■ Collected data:
################
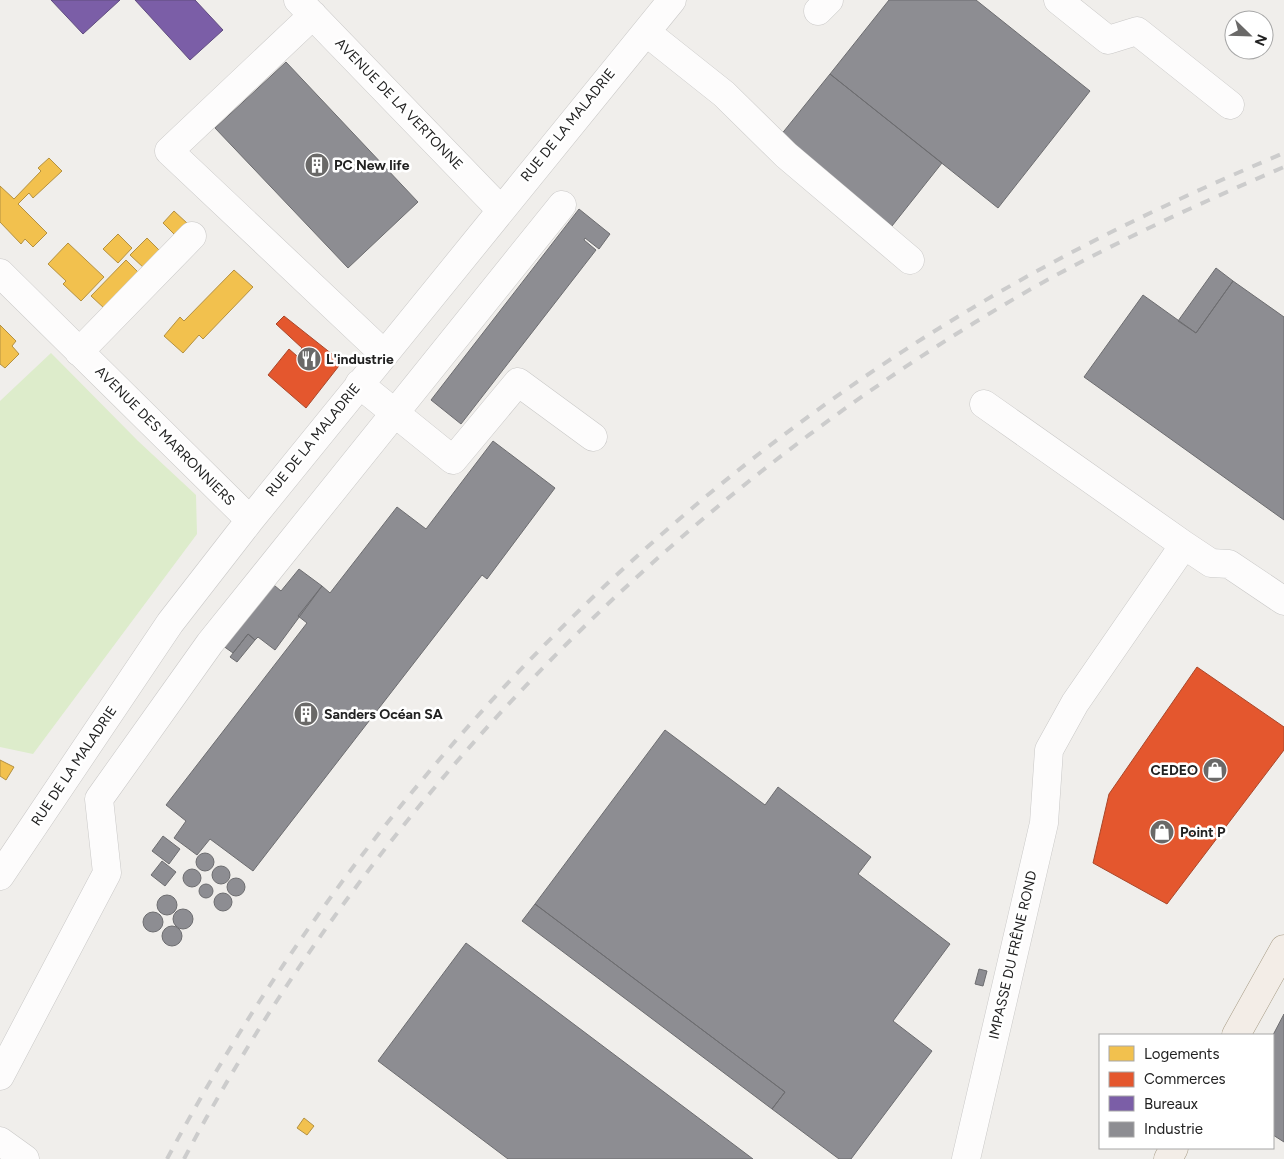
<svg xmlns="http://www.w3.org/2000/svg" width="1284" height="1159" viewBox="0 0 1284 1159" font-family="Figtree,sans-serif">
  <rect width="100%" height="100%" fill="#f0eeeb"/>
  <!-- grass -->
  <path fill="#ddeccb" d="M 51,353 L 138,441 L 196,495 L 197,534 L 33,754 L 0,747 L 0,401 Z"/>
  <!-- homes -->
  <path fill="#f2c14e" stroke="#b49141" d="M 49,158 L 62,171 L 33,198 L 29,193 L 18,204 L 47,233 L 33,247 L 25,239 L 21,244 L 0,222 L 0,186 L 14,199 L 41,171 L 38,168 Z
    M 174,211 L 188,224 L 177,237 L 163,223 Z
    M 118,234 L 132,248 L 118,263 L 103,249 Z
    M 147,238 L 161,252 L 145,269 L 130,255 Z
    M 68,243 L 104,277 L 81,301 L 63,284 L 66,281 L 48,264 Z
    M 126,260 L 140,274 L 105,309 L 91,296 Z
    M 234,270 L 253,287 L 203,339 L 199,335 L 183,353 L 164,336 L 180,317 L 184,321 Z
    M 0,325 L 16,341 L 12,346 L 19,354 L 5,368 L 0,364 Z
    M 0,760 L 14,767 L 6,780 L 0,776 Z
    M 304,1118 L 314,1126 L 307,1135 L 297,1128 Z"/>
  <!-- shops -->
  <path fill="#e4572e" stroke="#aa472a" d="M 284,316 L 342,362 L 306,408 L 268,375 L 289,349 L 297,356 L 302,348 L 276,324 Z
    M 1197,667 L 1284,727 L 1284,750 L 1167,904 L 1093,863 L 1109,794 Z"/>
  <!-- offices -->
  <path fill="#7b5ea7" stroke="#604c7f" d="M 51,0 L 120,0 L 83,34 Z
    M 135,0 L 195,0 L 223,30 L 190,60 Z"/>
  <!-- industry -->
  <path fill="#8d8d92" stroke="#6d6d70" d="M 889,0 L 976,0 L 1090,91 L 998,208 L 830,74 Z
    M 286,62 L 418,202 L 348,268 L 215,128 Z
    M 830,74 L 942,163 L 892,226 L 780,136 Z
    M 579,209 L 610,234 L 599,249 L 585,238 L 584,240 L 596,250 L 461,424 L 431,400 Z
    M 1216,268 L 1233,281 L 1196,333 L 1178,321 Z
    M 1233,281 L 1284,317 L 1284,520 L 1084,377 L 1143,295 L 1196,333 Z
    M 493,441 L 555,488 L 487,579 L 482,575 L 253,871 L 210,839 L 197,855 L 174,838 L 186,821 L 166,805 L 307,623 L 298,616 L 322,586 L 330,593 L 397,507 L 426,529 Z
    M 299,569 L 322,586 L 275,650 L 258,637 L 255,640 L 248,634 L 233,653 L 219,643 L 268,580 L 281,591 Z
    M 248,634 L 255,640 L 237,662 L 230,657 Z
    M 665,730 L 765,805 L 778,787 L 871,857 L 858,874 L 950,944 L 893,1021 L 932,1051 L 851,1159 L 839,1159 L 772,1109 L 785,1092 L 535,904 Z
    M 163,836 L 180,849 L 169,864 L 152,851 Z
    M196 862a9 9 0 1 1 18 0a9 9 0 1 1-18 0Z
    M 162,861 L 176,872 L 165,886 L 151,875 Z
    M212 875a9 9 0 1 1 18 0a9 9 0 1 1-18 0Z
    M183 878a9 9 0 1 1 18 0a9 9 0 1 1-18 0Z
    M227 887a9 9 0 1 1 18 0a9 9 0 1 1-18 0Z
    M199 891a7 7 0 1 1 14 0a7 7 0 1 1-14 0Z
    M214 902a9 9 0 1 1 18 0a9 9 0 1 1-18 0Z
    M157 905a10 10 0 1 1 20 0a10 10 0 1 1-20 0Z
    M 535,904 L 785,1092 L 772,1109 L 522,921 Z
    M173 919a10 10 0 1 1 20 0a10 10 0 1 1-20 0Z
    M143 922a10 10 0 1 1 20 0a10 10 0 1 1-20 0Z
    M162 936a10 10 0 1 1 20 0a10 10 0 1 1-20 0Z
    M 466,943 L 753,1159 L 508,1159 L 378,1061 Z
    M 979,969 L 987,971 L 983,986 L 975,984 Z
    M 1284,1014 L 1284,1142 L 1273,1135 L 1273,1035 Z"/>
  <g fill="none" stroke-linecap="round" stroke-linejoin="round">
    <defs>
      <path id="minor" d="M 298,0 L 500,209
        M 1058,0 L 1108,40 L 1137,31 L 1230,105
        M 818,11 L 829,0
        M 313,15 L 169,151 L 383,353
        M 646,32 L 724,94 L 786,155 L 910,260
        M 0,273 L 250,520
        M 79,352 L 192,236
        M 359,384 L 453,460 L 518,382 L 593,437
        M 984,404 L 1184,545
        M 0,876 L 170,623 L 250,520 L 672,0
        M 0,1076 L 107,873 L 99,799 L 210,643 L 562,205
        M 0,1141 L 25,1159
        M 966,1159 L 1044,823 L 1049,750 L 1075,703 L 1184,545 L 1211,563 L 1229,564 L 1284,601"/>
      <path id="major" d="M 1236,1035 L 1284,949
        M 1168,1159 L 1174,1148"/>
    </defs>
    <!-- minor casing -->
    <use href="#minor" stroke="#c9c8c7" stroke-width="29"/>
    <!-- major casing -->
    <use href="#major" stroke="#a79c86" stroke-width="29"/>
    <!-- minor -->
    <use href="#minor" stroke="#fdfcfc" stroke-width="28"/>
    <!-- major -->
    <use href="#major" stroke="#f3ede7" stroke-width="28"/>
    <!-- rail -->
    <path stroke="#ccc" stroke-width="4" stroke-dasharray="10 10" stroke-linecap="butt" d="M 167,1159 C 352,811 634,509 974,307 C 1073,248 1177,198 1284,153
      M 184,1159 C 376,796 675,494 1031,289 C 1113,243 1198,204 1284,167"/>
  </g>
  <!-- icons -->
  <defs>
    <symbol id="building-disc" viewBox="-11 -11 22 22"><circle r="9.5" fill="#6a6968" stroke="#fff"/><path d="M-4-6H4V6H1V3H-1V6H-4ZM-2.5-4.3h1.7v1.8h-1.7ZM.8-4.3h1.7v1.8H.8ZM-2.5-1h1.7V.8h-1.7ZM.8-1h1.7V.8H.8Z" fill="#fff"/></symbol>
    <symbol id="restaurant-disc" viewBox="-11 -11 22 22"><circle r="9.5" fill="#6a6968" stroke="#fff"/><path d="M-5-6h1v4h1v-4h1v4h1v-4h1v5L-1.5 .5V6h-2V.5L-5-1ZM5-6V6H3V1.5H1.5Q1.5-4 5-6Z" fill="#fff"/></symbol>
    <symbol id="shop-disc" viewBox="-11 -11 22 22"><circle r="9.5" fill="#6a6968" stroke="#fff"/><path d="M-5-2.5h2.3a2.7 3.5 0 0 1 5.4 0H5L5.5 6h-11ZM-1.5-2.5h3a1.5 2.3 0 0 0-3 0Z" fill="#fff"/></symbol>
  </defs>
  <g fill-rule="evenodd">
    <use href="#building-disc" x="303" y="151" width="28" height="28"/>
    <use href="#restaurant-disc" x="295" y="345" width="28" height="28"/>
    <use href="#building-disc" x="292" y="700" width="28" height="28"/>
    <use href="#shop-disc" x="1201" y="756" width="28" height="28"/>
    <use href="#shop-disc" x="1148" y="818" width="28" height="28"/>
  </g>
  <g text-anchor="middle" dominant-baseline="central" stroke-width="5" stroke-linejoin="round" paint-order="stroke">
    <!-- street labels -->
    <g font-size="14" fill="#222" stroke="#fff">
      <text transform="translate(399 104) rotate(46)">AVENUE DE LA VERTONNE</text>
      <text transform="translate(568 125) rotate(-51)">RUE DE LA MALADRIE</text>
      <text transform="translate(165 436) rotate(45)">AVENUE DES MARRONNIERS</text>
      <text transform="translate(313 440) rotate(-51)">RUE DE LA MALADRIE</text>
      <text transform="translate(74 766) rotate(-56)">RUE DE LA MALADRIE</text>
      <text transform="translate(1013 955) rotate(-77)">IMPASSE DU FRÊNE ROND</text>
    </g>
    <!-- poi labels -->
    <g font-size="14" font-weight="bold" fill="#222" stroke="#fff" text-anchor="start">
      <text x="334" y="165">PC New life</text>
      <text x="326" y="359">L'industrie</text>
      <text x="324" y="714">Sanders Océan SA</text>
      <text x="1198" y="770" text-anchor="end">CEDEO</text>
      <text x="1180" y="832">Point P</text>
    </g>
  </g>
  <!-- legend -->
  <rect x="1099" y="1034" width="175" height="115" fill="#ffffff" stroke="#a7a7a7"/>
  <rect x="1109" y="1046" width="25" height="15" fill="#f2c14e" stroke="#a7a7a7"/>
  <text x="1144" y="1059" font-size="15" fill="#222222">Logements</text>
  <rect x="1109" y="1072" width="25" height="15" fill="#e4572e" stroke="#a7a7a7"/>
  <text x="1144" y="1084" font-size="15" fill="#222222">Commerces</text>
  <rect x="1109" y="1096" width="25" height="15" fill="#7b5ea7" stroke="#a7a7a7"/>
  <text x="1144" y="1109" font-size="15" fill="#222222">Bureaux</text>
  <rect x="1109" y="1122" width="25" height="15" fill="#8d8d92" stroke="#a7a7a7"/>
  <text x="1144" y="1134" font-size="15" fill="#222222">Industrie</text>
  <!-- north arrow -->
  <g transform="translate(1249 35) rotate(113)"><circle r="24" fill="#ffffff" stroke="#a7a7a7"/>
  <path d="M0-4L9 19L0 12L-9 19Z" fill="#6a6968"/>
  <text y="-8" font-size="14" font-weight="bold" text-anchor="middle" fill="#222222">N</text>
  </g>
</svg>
################
■ Requirement: As listed above, the lines from the line with "M 493,441 L" to the line with "M 248,634 L 255,640 L 237,662 L 230,657 Z" are to be echoed exactly, with both ends included and nothing added.

■ Solution to this problem:
    M 493,441 L 555,488 L 487,579 L 482,575 L 253,871 L 210,839 L 197,855 L 174,838 L 186,821 L 166,805 L 307,623 L 298,616 L 322,586 L 330,593 L 397,507 L 426,529 Z
    M 299,569 L 322,586 L 275,650 L 258,637 L 255,640 L 248,634 L 233,653 L 219,643 L 268,580 L 281,591 Z
    M 248,634 L 255,640 L 237,662 L 230,657 Z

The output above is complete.